The 2016 elections are expected to draw record numbers of women to the polls. Women will be exercising their right to vote at a time when they are also speaking up about many important issues that focus on fairness and equality.
Though women will not actually vote to redefine ambition, it’s an important issue that impacts millions of women and their families. Now is a good time to reflect on the fact that paid work helps all women achieve financial security for themselves and their families. The problem, though, is that current proclamations for women to “lean in” to professional power are backfiring. With an additional two big jobs (caregiving for children and aging parents), many women tell me they feel out of step with their company’s leadership training “to the top”. Women at home contemplating a return after a long work hiatus worry that they face a hard-driving workforce that primarily values women aiming for C-Suite roles.
Both of these situations create a lot of frustration and call for a happy medium—a place where women can “lean in-between” and pursue challenging, lucrative, flexible professional work that makes it possible to cultivate both career and family.
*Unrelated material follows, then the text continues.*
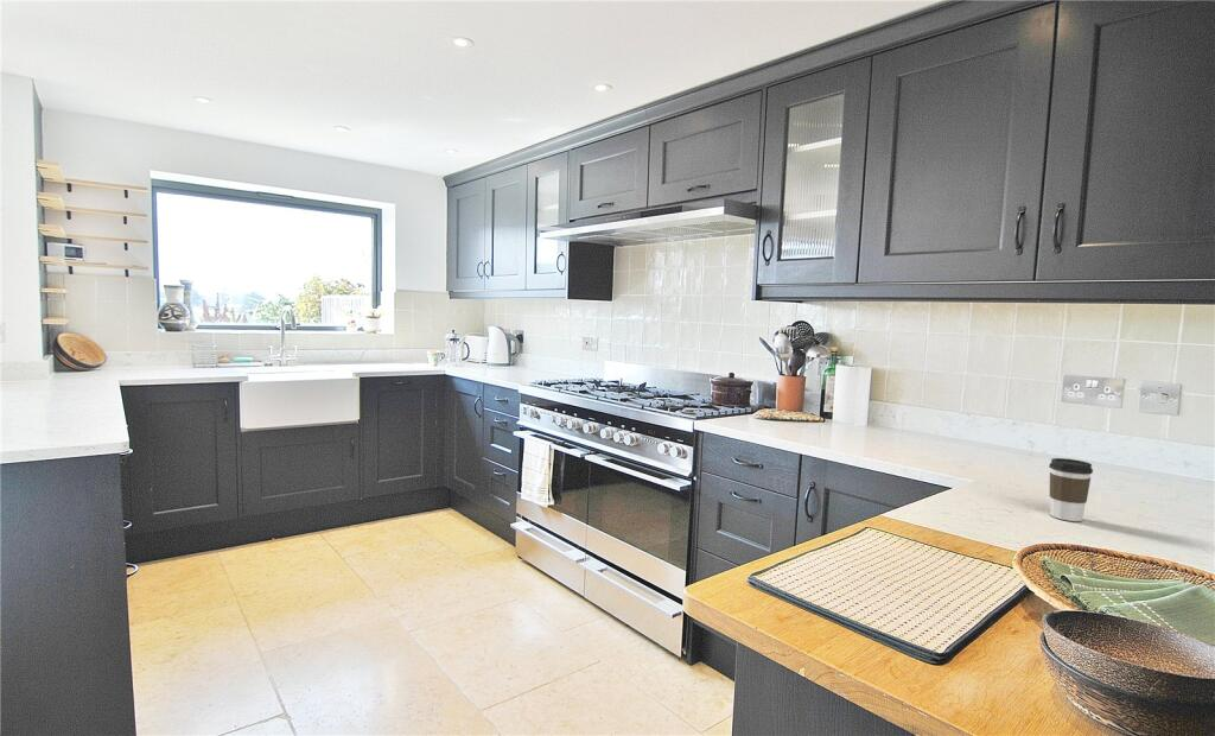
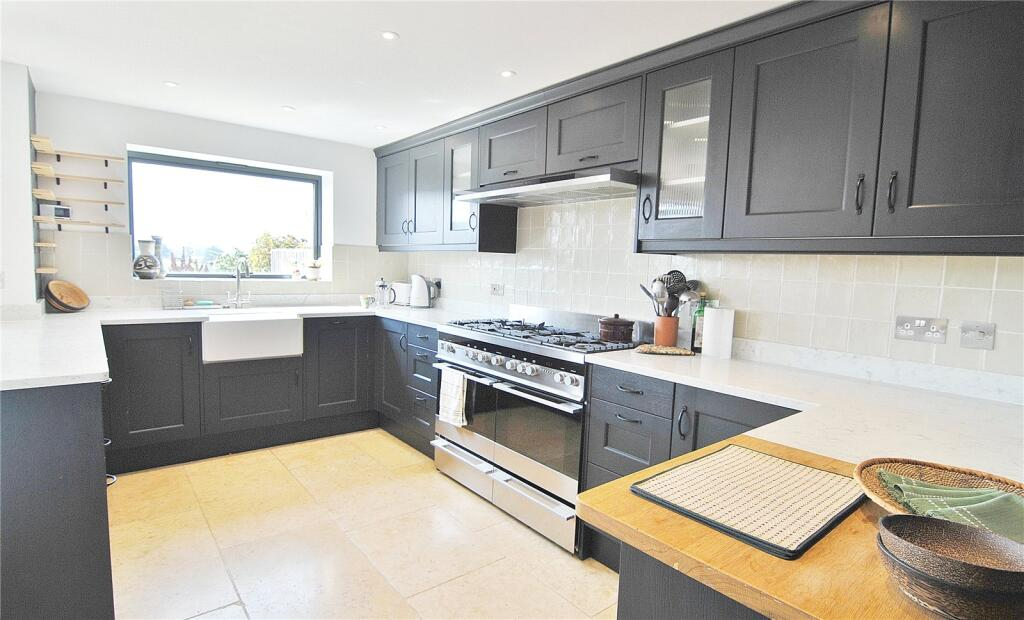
- coffee cup [1048,457,1094,522]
Ambition can indeed take many forms—it’s not only reserved for women who want to be CEO. A woman who hustles to get a steady stream of freelance writing jobs is ambitious—as well as the marketing consultant who is in hot demand to help consumer product goods companies develop their brands. An ambitious woman could be a small business owner who has a profitable company that sells a product or service but never will be mentioned on the cover of The Wall Street Journal. An office manager helping a company streamline operating costs, a project manager who leads IT initiatives and a professional who has more flexibility meeting individual sales targets than leading a sales team all fall into the ambitious category, too. Even the woman who has a small part-time job close to home—one that she manages to fit in with a long list of family responsibilities—gets lots of points for having the ambition to always find ways to make work fit life.
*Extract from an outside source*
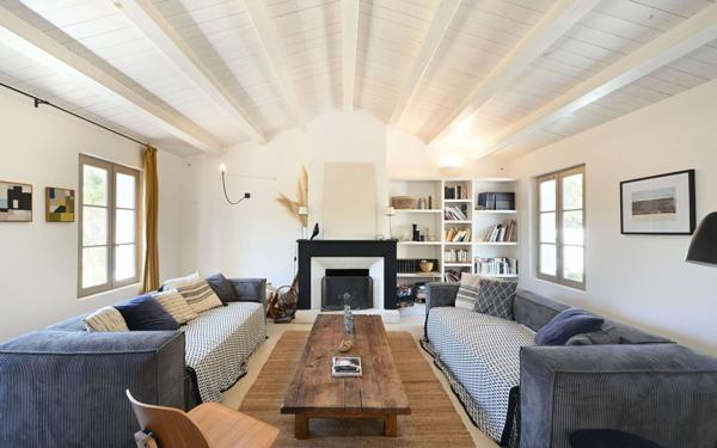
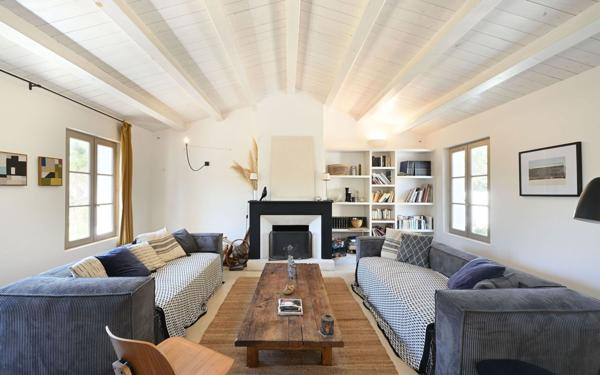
+ candle [317,314,336,339]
In my book, Ambition Redefined: Why the Corner Office Doesn’t Work for Every Woman & What to Do Instead, I make my own “campaign pitch”:
An ambitious woman is any woman who finds a flexible way to blend work and family, always building her own and her family’s long-term financial security—and insuring against life “you never knows”.
Work equality needs to happen not only between men and women but also within our own demographic. Let’s support each other by allowing many definitions of ambition and success—and encouraging all women to always work in a flexible way that fits and funds life. Women typically live longer than men—and earn and save less—making career breaks of any length very expensive time away.
Today it’s possible to find work during school hours or even a full-time job that gets you home before your children are in bed. There are ways to cut down on or eliminate long daily commutes, work closer to aging parents, condense your workweeks, share jobs and capitalize on expertise for a client list and workload you calibrate on your own. Up is not the only way forward for women—continual participation in the workforce is as important for the economy and our own pocketbooks as the attainment of power.
In the introduction to my book, I say:
Work flexibility is in fact leading to a new feminism: a different work equality for women that encourages many respected paths to professional stature. Women who want to populate the highest echelons of business and government should absolutely have a path to do so, but that is not a path that all women should feel pressured to follow. Ambitious women now have many professional options and many ways to develop their own brand of success. The best career advice is not “get to the top,” it’s “stay at it.” Always find work that fits your life. Plan for life’s surprises. Make sure you earn, save and invest toward a long and comfortable retirement. Explore the ever-widening world of flexwork—and you’ll find many interesting and exciting ways to tuck all generations of your family into a future that is financially secure and safe.
This election season vote for a new definition of career ambition—one that is more inclusive of all women and individual paths to personal satisfaction, ample earnings and success.